In keeping with this great challenge of our times, this year's Pride Issue profiles five people in the local LGBTQ community who are living up to the commitment for justice embodied in the legacy of Stonewall, the 1969 riots that served as a catalyst for the gay rights movement. These are not just champions of LGBTQ rights, but LGBTQ individuals who are using their activism or their art or their work to fight for the rights of marginalized and sometimes-forgotten populations within and beyond the queer community: elderly gay people forced back into the closet; people suffering from mental health issues and addiction; working-class folks trying to eke out a decent living; those on the losing end of institutional white supremacy and transphobia.

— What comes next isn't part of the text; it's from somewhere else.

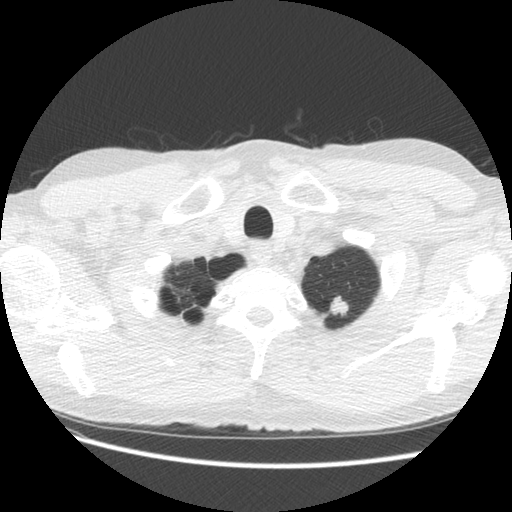
Low-dose screening chest CT, one axial slice; slice 118 of 131 in the series (ordered by position); reconstruction kernel STANDARD; 140 kVp; lung window (W 1500 / L -600 HU); 512 × 512 image matrix, field of view 340 × 340 mm.
Outlined on this slice (manually delineated by an expert):
- lesion 1 (tumor, upper lobe of left lung): bounding box <329,296,349,316> (left, top, right, bottom; pixels)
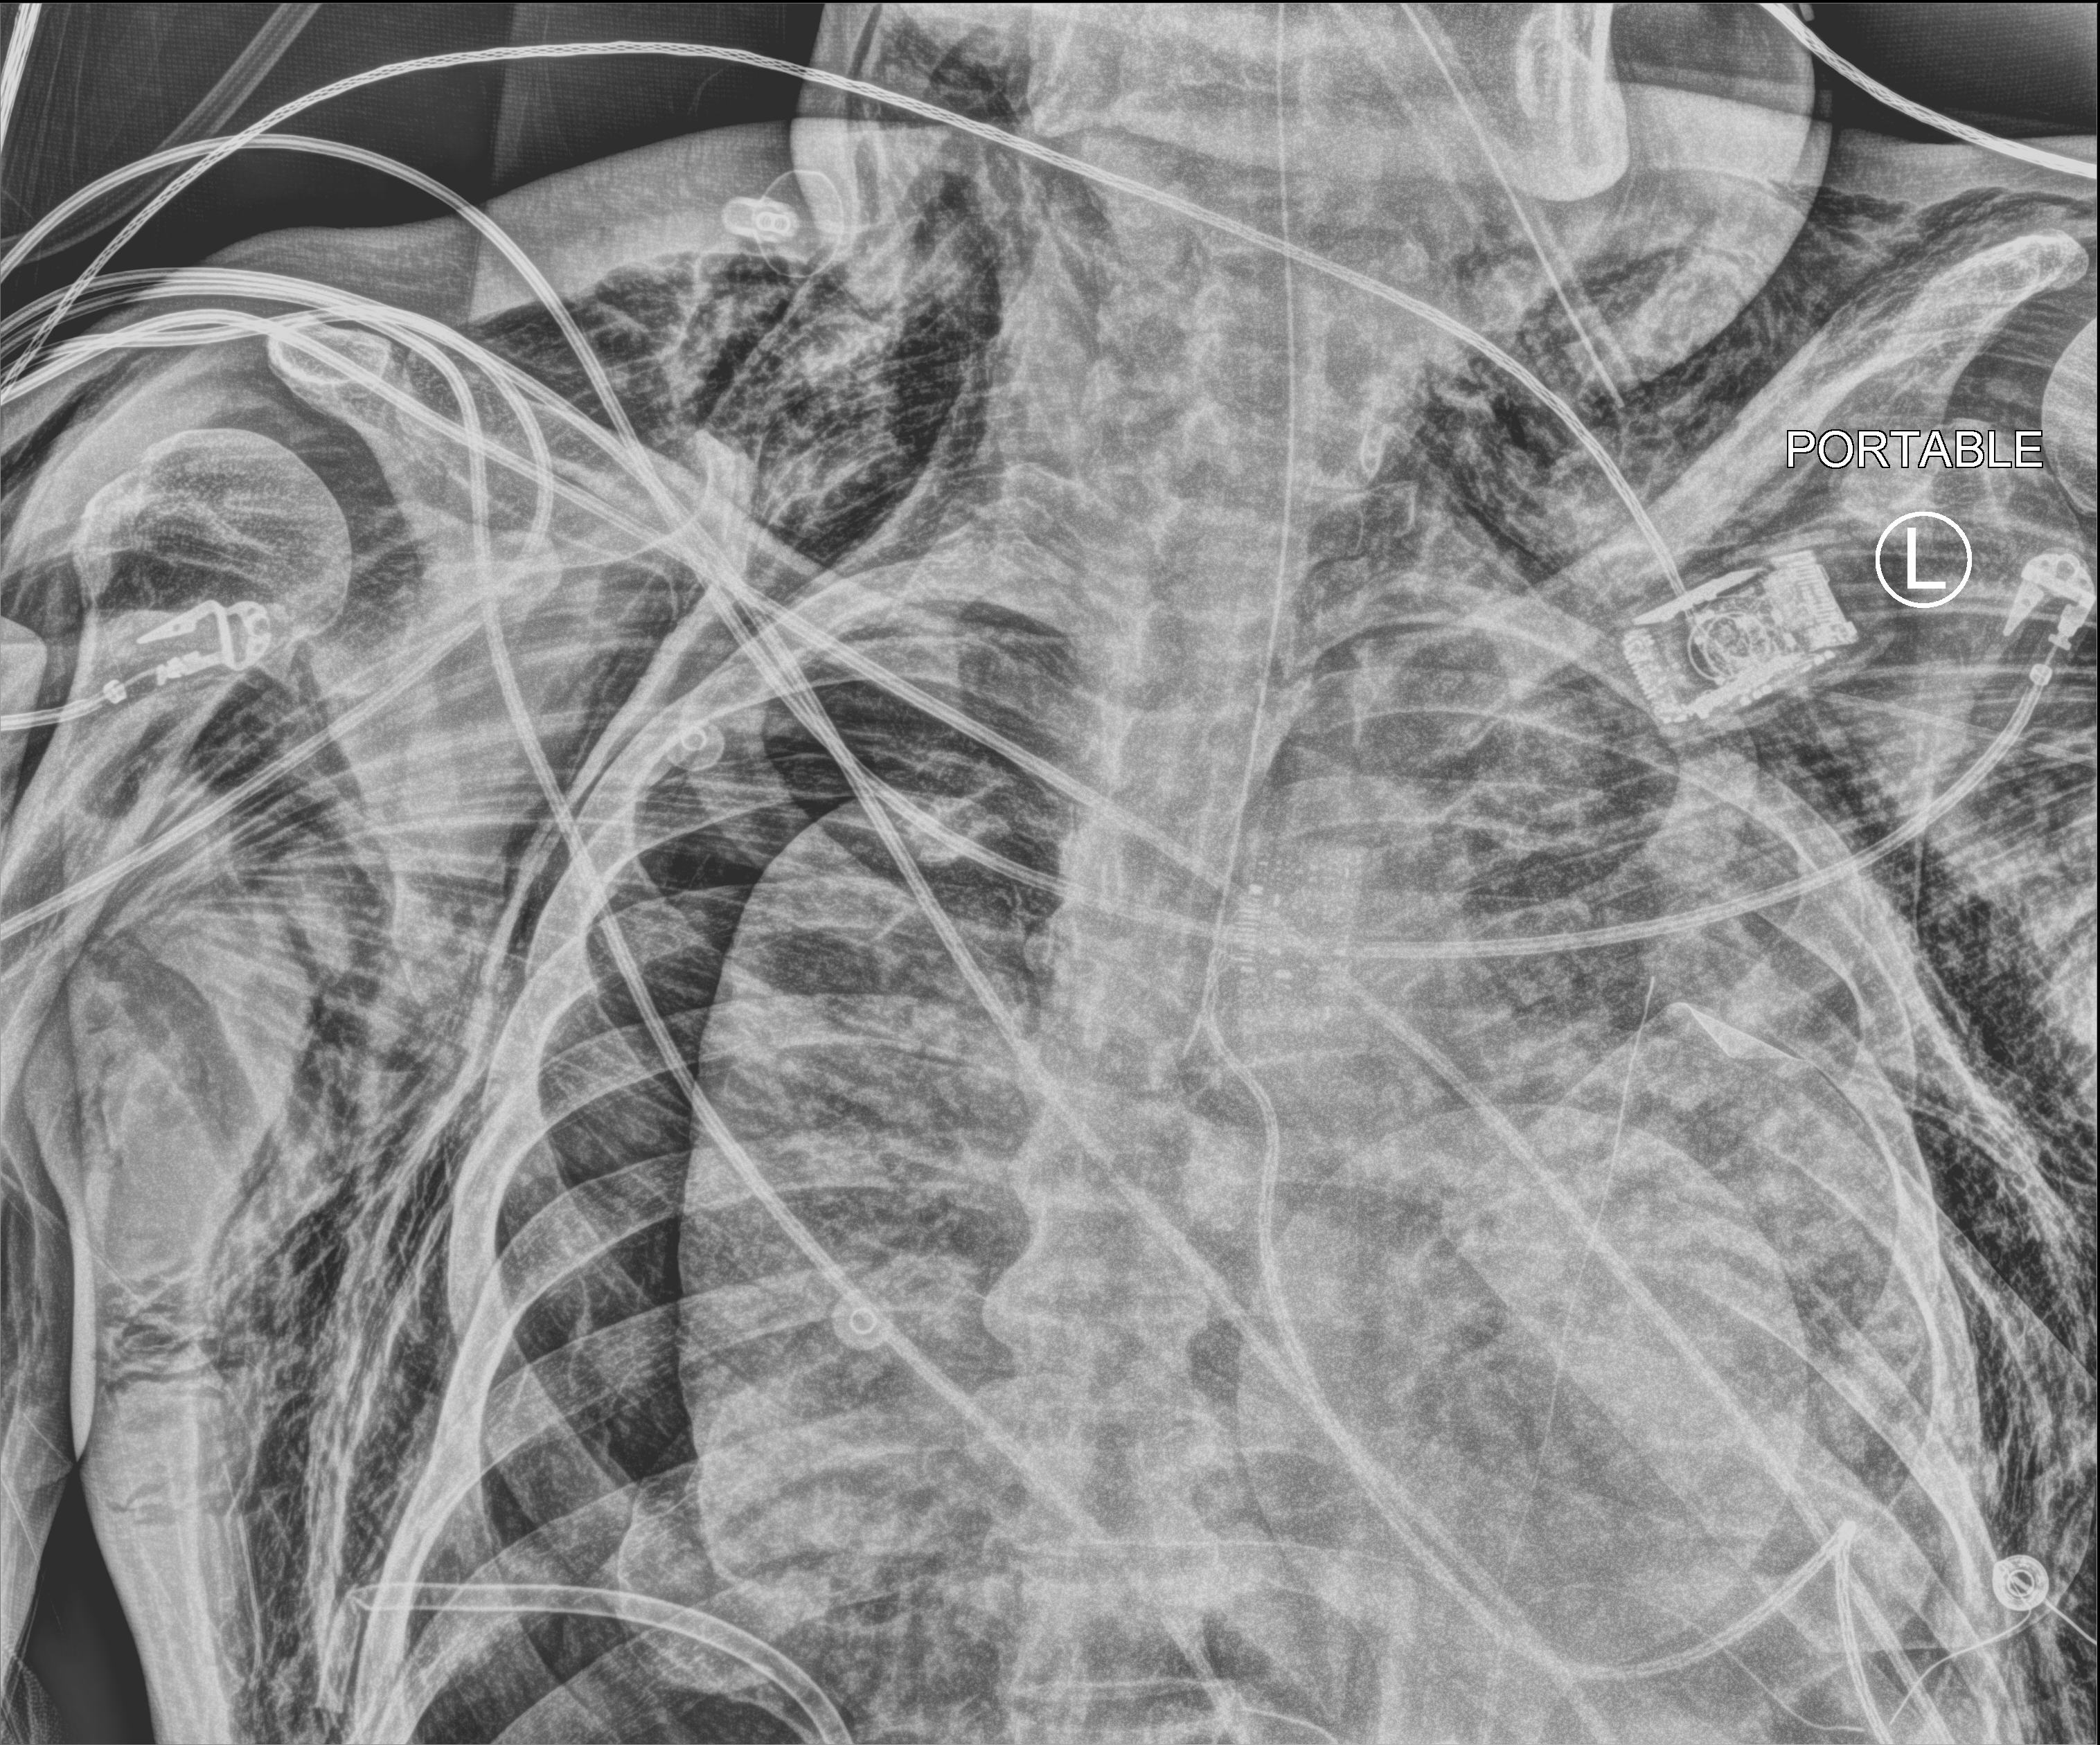
Portable chest radiograph, anteroposterior (AP) projection. Male patient hospitalised with COVID-19, age 75–90 years.
Hospital-stay facts (about this admission, not read from this image; timing relative to this image not recorded): admitted to intensive care during this hospital stay: yes.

But first, I'd be remiss if I didn't take the opportunity to mark the passing of my own champion. In last year's Pride Issue, I asked a friend and former colleague, Billy Manes, to write about the aftermath of the Pulse massacre. Billy was the editor in chief of Watermark, an LGBTQ-focused publication in Orlando, and in that role, he had unique insight into the tragedy. And he wrote about it beautifully, as he always did.
I got to know Billy a decade ago, when we were staff writers at the Orlando Weekly. He was kind, funny, clever, thoughtful, tireless, undyingly passionate, haunted by unspeakable demons but determined not to let them win. After his longtime partner died in 2012 and his partner's family tried to claim what was left of the estate, Billy became a force of nature, a champion for marriage equality and all of the property rights that went along with it. After Pulse, he became something of a national spokesman for the Orlando gay community and an advocate for gun control.
But through it all, he was Billy Manes, one of my dearest friends, one of the most pure-hearted human beings I've ever encountered.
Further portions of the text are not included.